WHAT NEEDS TO BE DONE –
Every line holding "size" should be copied from the records below.

Hardware project source files

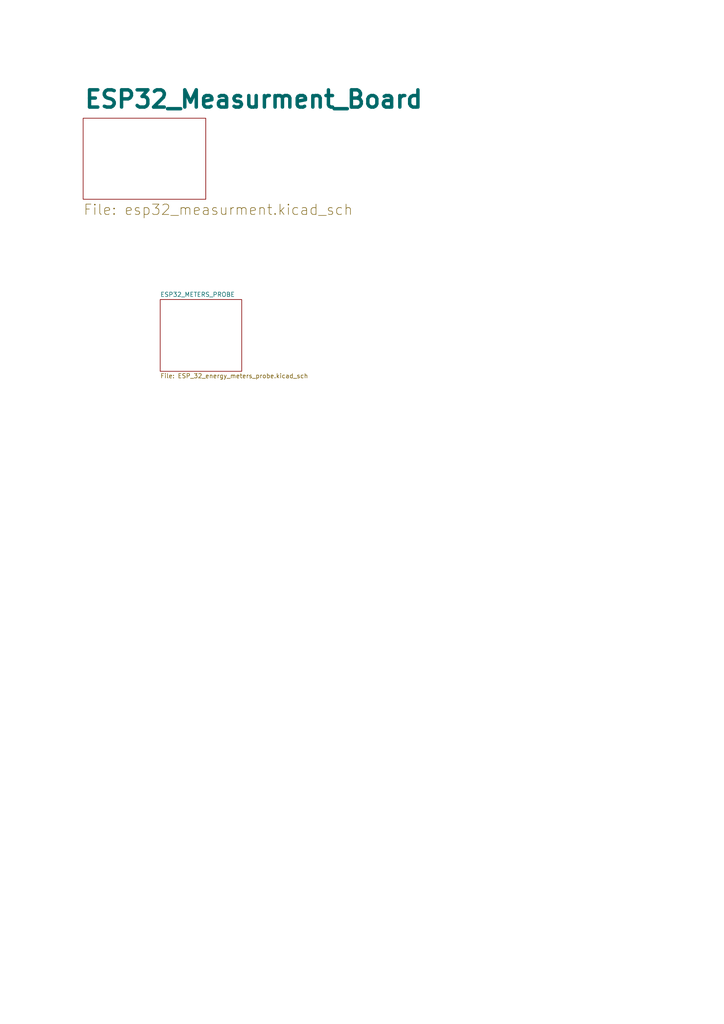
<source format=kicad_sch>
(kicad_sch
	(version 20231120)
	(generator "eeschema")
	(generator_version "8.0")
	(uuid "555ba40f-9abb-4b99-82c6-07e888fda9fd")
	(paper "A4" portrait)
	(lib_symbols)
	(sheet
		(at 46.482 86.868)
		(size 23.622 20.828)
		(fields_autoplaced yes)
		(stroke
			(width 0.1524)
			(type solid)
		)
		(fill
			(color 0 0 0 0.0000)
		)
		(uuid "8e097fd6-54e8-4c39-b60f-16b9a98546bb")
		(property "Sheetname" "ESP32_METERS_PROBE"
			(at 46.482 86.1564 0)
			(effects
				(font
					(size 1.27 1.27)
				)
				(justify left bottom)
			)
		)
		(property "Sheetfile" "ESP_32_energy_meters_probe.kicad_sch"
			(at 46.482 108.2806 0)
			(effects
				(font
					(size 1.27 1.27)
				)
				(justify left top)
			)
		)
		(instances
			(project "ESP32_master"
				(path "/555ba40f-9abb-4b99-82c6-07e888fda9fd"
					(page "3")
				)
			)
		)
	)
	(sheet
		(at 24.13 34.29)
		(size 35.56 23.495)
		(fields_autoplaced yes)
		(stroke
			(width 0.1524)
			(type solid)
		)
		(fill
			(color 0 0 0 0.0000)
		)
		(uuid "a8064d67-baba-4afe-84af-1260f43bc5ee")
		(property "Sheetname" "ESP32_Measurment_Board"
			(at 24.13 31.7134 0)
			(effects
				(font
					(size 5 5)
					(bold yes)
				)
				(justify left bottom)
			)
		)
		(property "Sheetfile" "esp32_measurment.kicad_sch"
			(at 24.13 59.0616 0)
			(effects
				(font
					(size 3 3)
				)
				(justify left top)
			)
		)
		(instances
			(project "ESP32_master"
				(path "/555ba40f-9abb-4b99-82c6-07e888fda9fd"
					(page "2")
				)
			)
		)
	)
	(sheet_instances
		(path "/"
			(page "1")
		)
	)
)
</source>
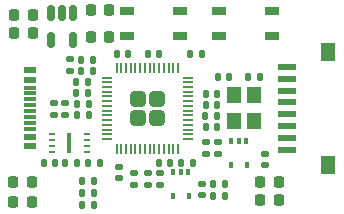
<source format=gbr>
%TF.GenerationSoftware,KiCad,Pcbnew,8.0.8*%
%TF.CreationDate,2025-04-16T19:26:52+02:00*%
%TF.ProjectId,PicoFlash,5069636f-466c-4617-9368-2e6b69636164,1.0*%
%TF.SameCoordinates,Original*%
%TF.FileFunction,Paste,Top*%
%TF.FilePolarity,Positive*%
%FSLAX46Y46*%
G04 Gerber Fmt 4.6, Leading zero omitted, Abs format (unit mm)*
G04 Created by KiCad (PCBNEW 8.0.8) date 2025-04-16 19:26:52*
%MOMM*%
%LPD*%
G01*
G04 APERTURE LIST*
G04 Aperture macros list*
%AMRoundRect*
0 Rectangle with rounded corners*
0 $1 Rounding radius*
0 $2 $3 $4 $5 $6 $7 $8 $9 X,Y pos of 4 corners*
0 Add a 4 corners polygon primitive as box body*
4,1,4,$2,$3,$4,$5,$6,$7,$8,$9,$2,$3,0*
0 Add four circle primitives for the rounded corners*
1,1,$1+$1,$2,$3*
1,1,$1+$1,$4,$5*
1,1,$1+$1,$6,$7*
1,1,$1+$1,$8,$9*
0 Add four rect primitives between the rounded corners*
20,1,$1+$1,$2,$3,$4,$5,0*
20,1,$1+$1,$4,$5,$6,$7,0*
20,1,$1+$1,$6,$7,$8,$9,0*
20,1,$1+$1,$8,$9,$2,$3,0*%
G04 Aperture macros list end*
%ADD10RoundRect,0.140000X0.170000X-0.140000X0.170000X0.140000X-0.170000X0.140000X-0.170000X-0.140000X0*%
%ADD11RoundRect,0.225000X-0.225000X-0.250000X0.225000X-0.250000X0.225000X0.250000X-0.225000X0.250000X0*%
%ADD12RoundRect,0.135000X-0.135000X-0.185000X0.135000X-0.185000X0.135000X0.185000X-0.135000X0.185000X0*%
%ADD13RoundRect,0.135000X0.185000X-0.135000X0.185000X0.135000X-0.185000X0.135000X-0.185000X-0.135000X0*%
%ADD14RoundRect,0.135000X0.135000X0.185000X-0.135000X0.185000X-0.135000X-0.185000X0.135000X-0.185000X0*%
%ADD15RoundRect,0.140000X0.140000X0.170000X-0.140000X0.170000X-0.140000X-0.170000X0.140000X-0.170000X0*%
%ADD16RoundRect,0.135000X-0.185000X0.135000X-0.185000X-0.135000X0.185000X-0.135000X0.185000X0.135000X0*%
%ADD17RoundRect,0.249999X0.395001X-0.395001X0.395001X0.395001X-0.395001X0.395001X-0.395001X-0.395001X0*%
%ADD18RoundRect,0.050000X0.050000X-0.387500X0.050000X0.387500X-0.050000X0.387500X-0.050000X-0.387500X0*%
%ADD19RoundRect,0.050000X0.387500X-0.050000X0.387500X0.050000X-0.387500X0.050000X-0.387500X-0.050000X0*%
%ADD20RoundRect,0.218750X-0.218750X-0.256250X0.218750X-0.256250X0.218750X0.256250X-0.218750X0.256250X0*%
%ADD21R,1.550013X0.600000*%
%ADD22R,1.261722X1.500000*%
%ADD23RoundRect,0.150000X-0.150000X0.512500X-0.150000X-0.512500X0.150000X-0.512500X0.150000X0.512500X0*%
%ADD24R,0.600000X0.280010*%
%ADD25R,0.300000X1.700000*%
%ADD26R,1.025032X0.550010*%
%ADD27R,1.025032X0.550012*%
%ADD28R,1.100000X0.300000*%
%ADD29R,1.300000X0.700000*%
%ADD30RoundRect,0.140000X-0.170000X0.140000X-0.170000X-0.140000X0.170000X-0.140000X0.170000X0.140000X0*%
%ADD31R,1.200000X1.400000*%
%ADD32RoundRect,0.140000X-0.140000X-0.170000X0.140000X-0.170000X0.140000X0.170000X-0.140000X0.170000X0*%
%ADD33RoundRect,0.218750X0.218750X0.256250X-0.218750X0.256250X-0.218750X-0.256250X0.218750X-0.256250X0*%
%ADD34R,0.398781X0.551181*%
G04 APERTURE END LIST*
D10*
%TO.C,C1*%
X20620000Y2620000D03*
X20620000Y3580000D03*
%TD*%
D11*
%TO.C,C15*%
X11225000Y18300000D03*
X12775000Y18300000D03*
%TD*%
D12*
%TO.C,R20*%
X9040000Y5350000D03*
X10060000Y5350000D03*
%TD*%
D13*
%TO.C,R15*%
X14860000Y3490000D03*
X14860000Y4510000D03*
%TD*%
%TO.C,R16*%
X21000000Y6140000D03*
X21000000Y7160000D03*
%TD*%
D14*
%TO.C,R17*%
X19860000Y5400000D03*
X18840000Y5400000D03*
%TD*%
D12*
%TO.C,R2*%
X21540000Y3550000D03*
X22560000Y3550000D03*
%TD*%
D15*
%TO.C,C3*%
X16980000Y14600000D03*
X16020000Y14600000D03*
%TD*%
D13*
%TO.C,R11*%
X8120000Y9430000D03*
X8120000Y10450000D03*
%TD*%
D16*
%TO.C,R10*%
X9060000Y10450000D03*
X9060000Y9430000D03*
%TD*%
D13*
%TO.C,R13*%
X21950000Y6140000D03*
X21950000Y7160000D03*
%TD*%
D17*
%TO.C,U2*%
X15200000Y9200000D03*
X16800000Y9200000D03*
X15200000Y10800000D03*
X16800000Y10800000D03*
D18*
X13400000Y6562500D03*
X13800000Y6562500D03*
X14200000Y6562500D03*
X14600000Y6562500D03*
X15000000Y6562500D03*
X15400000Y6562500D03*
X15800000Y6562500D03*
X16200000Y6562500D03*
X16600000Y6562500D03*
X17000000Y6562500D03*
X17400000Y6562500D03*
X17800000Y6562500D03*
X18200000Y6562500D03*
X18600000Y6562500D03*
D19*
X19437500Y7400000D03*
X19437500Y7800000D03*
X19437500Y8200000D03*
X19437500Y8600000D03*
X19437500Y9000000D03*
X19437500Y9400000D03*
X19437500Y9800000D03*
X19437500Y10200000D03*
X19437500Y10600000D03*
X19437500Y11000000D03*
X19437500Y11400000D03*
X19437500Y11800000D03*
X19437500Y12200000D03*
X19437500Y12600000D03*
D18*
X18600000Y13437500D03*
X18200000Y13437500D03*
X17800000Y13437500D03*
X17400000Y13437500D03*
X17000000Y13437500D03*
X16600000Y13437500D03*
X16200000Y13437500D03*
X15800000Y13437500D03*
X15400000Y13437500D03*
X15000000Y13437500D03*
X14600000Y13437500D03*
X14200000Y13437500D03*
X13800000Y13437500D03*
X13400000Y13437500D03*
D19*
X12562500Y12600000D03*
X12562500Y12200000D03*
X12562500Y11800000D03*
X12562500Y11400000D03*
X12562500Y11000000D03*
X12562500Y10600000D03*
X12562500Y10200000D03*
X12562500Y9800000D03*
X12562500Y9400000D03*
X12562500Y9000000D03*
X12562500Y8600000D03*
X12562500Y8200000D03*
X12562500Y7800000D03*
X12562500Y7400000D03*
%TD*%
D20*
%TO.C,D2*%
X4712500Y17900000D03*
X6287500Y17900000D03*
%TD*%
D21*
%TO.C,J2*%
X27813246Y6500127D03*
X27811722Y7498095D03*
X27811722Y8498095D03*
X27811722Y9498095D03*
X27813246Y10500127D03*
X27811722Y11498095D03*
X27811722Y12498095D03*
X27813246Y13499873D03*
D22*
X31319139Y14800102D03*
X31319139Y5199898D03*
%TD*%
D20*
%TO.C,D5*%
X4712500Y16350000D03*
X6287500Y16350000D03*
%TD*%
D23*
%TO.C,U1*%
X9750000Y18087500D03*
X8800000Y18087500D03*
X7850000Y18087500D03*
X7850000Y15812500D03*
X9750000Y15812500D03*
%TD*%
D14*
%TO.C,R4*%
X11510000Y1800000D03*
X10490000Y1800000D03*
%TD*%
D12*
%TO.C,R19*%
X19590000Y14600000D03*
X20610000Y14600000D03*
%TD*%
D24*
%TO.C,U4*%
X10907493Y6329936D03*
X10907493Y6830064D03*
X10907493Y7329936D03*
X10907493Y7830064D03*
X7892507Y7830064D03*
X7892507Y7329936D03*
X7892507Y6830064D03*
X7892507Y6329936D03*
D25*
X9400000Y7080000D03*
%TD*%
D14*
%TO.C,R24*%
X10990000Y11320000D03*
X9970000Y11320000D03*
%TD*%
D10*
%TO.C,C16*%
X25940000Y5200000D03*
X25940000Y6160000D03*
%TD*%
D12*
%TO.C,R1*%
X21540000Y2600000D03*
X22560000Y2600000D03*
%TD*%
D26*
%TO.C,J10*%
X6112516Y13200024D03*
D27*
X6112516Y12399924D03*
D28*
X6075032Y11749936D03*
X6075032Y11249809D03*
X6075032Y10749936D03*
X6075032Y10250064D03*
X6075032Y9749936D03*
X6075032Y9250064D03*
X6075032Y8749936D03*
X6075032Y8249809D03*
D27*
X6112516Y7599822D03*
X6112516Y6799975D03*
%TD*%
D14*
%TO.C,R25*%
X10990000Y12260000D03*
X9970000Y12260000D03*
%TD*%
D29*
%TO.C,U5*%
X18749987Y16124943D03*
X14250013Y16124943D03*
X18749987Y18275057D03*
X14250013Y18275057D03*
%TD*%
D16*
%TO.C,R6*%
X9450000Y14210000D03*
X9450000Y13190000D03*
%TD*%
D13*
%TO.C,R14*%
X16100000Y3490000D03*
X16100000Y4510000D03*
%TD*%
D30*
%TO.C,C8*%
X13570000Y5020000D03*
X13570000Y4060000D03*
%TD*%
D15*
%TO.C,C7*%
X11030000Y9470000D03*
X10070000Y9470000D03*
%TD*%
D31*
%TO.C,Y1*%
X25010013Y8949924D03*
X25010013Y11150076D03*
X23309987Y11150076D03*
X23309987Y8949924D03*
%TD*%
D15*
%TO.C,C6*%
X8180000Y5350000D03*
X7220000Y5350000D03*
%TD*%
D32*
%TO.C,C19*%
X20970000Y8445800D03*
X21930000Y8445800D03*
%TD*%
D12*
%TO.C,R12*%
X20920000Y9380000D03*
X21940000Y9380000D03*
%TD*%
D15*
%TO.C,C20*%
X22930000Y12650000D03*
X21970000Y12650000D03*
%TD*%
D32*
%TO.C,C4*%
X13420000Y14600000D03*
X14380000Y14600000D03*
%TD*%
D12*
%TO.C,R7*%
X10940000Y5350000D03*
X11960000Y5350000D03*
%TD*%
D20*
%TO.C,D6*%
X4662500Y2100000D03*
X6237500Y2100000D03*
%TD*%
D14*
%TO.C,R5*%
X11510000Y3800000D03*
X10490000Y3800000D03*
%TD*%
D15*
%TO.C,C9*%
X11380000Y13190000D03*
X10420000Y13190000D03*
%TD*%
D29*
%TO.C,U8*%
X26599987Y16124943D03*
X22100013Y16124943D03*
X26599987Y18275057D03*
X22100013Y18275057D03*
%TD*%
D32*
%TO.C,C18*%
X20970000Y11225800D03*
X21930000Y11225800D03*
%TD*%
D33*
%TO.C,D1*%
X27137500Y2200000D03*
X25562500Y2200000D03*
%TD*%
D15*
%TO.C,C11*%
X11380000Y14110000D03*
X10420000Y14110000D03*
%TD*%
D11*
%TO.C,C14*%
X11225000Y16050000D03*
X12775000Y16050000D03*
%TD*%
D20*
%TO.C,D7*%
X4662500Y3750000D03*
X6237500Y3750000D03*
%TD*%
D33*
%TO.C,D4*%
X27137500Y3750000D03*
X25562500Y3750000D03*
%TD*%
D32*
%TO.C,C10*%
X16970000Y5390000D03*
X17930000Y5390000D03*
%TD*%
D34*
%TO.C,U3*%
X19485001Y4590602D03*
X18850000Y4590602D03*
X18189599Y4590602D03*
X18189599Y2609398D03*
X19510401Y2609398D03*
%TD*%
D14*
%TO.C,R3*%
X11510000Y2800000D03*
X10490000Y2800000D03*
%TD*%
D34*
%TO.C,U6*%
X24385001Y7190602D03*
X23750000Y7190602D03*
X23089599Y7190602D03*
X23089599Y5209398D03*
X24410401Y5209398D03*
%TD*%
D13*
%TO.C,R9*%
X17050000Y3490000D03*
X17050000Y4510000D03*
%TD*%
D14*
%TO.C,R18*%
X25560000Y12650000D03*
X24540000Y12650000D03*
%TD*%
D32*
%TO.C,C2*%
X20970000Y10305800D03*
X21930000Y10305800D03*
%TD*%
D15*
%TO.C,C17*%
X11030000Y10390000D03*
X10070000Y10390000D03*
%TD*%
M02*

</source>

TASK RESULT –
		(size 23.622 20.828)
					(size 1.27 1.27)
					(size 1.27 1.27)
		(size 35.56 23.495)
					(size 5 5)
					(size 3 3)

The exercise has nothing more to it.